Included in the list of jammers is Noli Aurillo (dare we say it, who bears an unmistakable resemblance to John Lennon and Yoko Ono’s child—if they ever had one) who delivered a masterful performance of movie scores and classic rock with the guitar. Three songs in, the country’s famous guitarist welcomes Megan Aguilar to join him; to which a game-faced Aguilar admits, “I don’t really think I’m dressed for the part…but it’s Malasimbo!” and then proceeds to sing The Police’s Roxanne and Oh! Darling by The Beatles.
June Marieezy also famously collaborates with Frenchman FKJ who reveals to the audience of their meeting only two hours before they came onset. “We have a song together but I only met her today,” says FKJ—testament yet again of the collective spirit at Malasimbo mountain to create and collaborate.
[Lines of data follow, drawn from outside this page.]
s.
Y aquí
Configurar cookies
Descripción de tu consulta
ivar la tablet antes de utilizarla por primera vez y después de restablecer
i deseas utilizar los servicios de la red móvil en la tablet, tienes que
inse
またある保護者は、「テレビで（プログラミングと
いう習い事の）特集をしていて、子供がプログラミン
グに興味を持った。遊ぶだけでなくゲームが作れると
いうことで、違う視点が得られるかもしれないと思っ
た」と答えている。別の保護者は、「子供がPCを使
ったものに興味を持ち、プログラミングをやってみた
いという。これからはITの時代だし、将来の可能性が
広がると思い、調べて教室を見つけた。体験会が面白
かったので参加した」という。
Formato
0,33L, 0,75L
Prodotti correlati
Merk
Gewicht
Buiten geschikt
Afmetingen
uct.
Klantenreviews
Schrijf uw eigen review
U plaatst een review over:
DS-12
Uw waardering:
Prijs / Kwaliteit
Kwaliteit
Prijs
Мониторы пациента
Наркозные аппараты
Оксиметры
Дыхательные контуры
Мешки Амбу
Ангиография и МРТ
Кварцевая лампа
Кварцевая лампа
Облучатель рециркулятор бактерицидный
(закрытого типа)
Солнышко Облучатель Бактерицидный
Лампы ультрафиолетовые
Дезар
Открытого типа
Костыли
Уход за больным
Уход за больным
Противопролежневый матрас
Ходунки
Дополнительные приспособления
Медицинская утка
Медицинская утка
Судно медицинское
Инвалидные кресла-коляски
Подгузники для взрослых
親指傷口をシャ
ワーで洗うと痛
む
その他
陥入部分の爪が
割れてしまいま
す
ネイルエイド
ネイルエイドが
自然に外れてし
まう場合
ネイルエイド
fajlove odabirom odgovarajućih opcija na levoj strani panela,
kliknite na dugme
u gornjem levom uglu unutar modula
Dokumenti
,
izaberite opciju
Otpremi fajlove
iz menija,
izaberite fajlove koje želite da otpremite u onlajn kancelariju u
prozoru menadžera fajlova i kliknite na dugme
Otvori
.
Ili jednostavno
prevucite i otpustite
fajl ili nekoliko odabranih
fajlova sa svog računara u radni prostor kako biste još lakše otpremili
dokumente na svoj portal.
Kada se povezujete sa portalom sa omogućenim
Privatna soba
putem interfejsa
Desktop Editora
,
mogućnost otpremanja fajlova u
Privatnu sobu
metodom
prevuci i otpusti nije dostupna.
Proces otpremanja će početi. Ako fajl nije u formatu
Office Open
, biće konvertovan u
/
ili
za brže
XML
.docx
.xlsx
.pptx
“You have to love the vibe they have going on here,” muses Tom Thum as he poses for a portrait. “Yesterday I just rented a bike and rode up some mountains—it was beautiful.” Beyond infectious energy, intoxicating lights, and old-fashioned merriment, Malasimbo draws vagabonds and creative natives in for a weekend (or two) that promises a brief escape from the daily grind. “Malasimbo is known for its particular vibe and people from all over the world attend it. So the more you work on the story of the festival, the more you think of the audience’s and participants’ experience, the more it would survive,” declares Katrina Razon (that’s DJ Katsu, to all ye music critters) of the homegrown festival’s sustainability. While festivals all over rely on a star-studded lineup to draw crowds in, Malasimbo (despite its stellar stage list) has built a loyal list of Malasimboys and girls who book tickets no matter who’s set to take the stage. “Highlight the experience and not just the lineup,” reiterates Razon, “as the most important part is the audience.”
Futher proof of life: currently on its fifth year, Malasimbo Music & Arts Festival continues to enchant and bewitch a crowd accustomed to the usual city concerts. Three nights spent under the stars and seated on a natural amphitheatre will inevitably have that effect—that, and it also has this way of strangely bringing out the bohemian in you. Barefoot contessas in the making? We’re definitely in.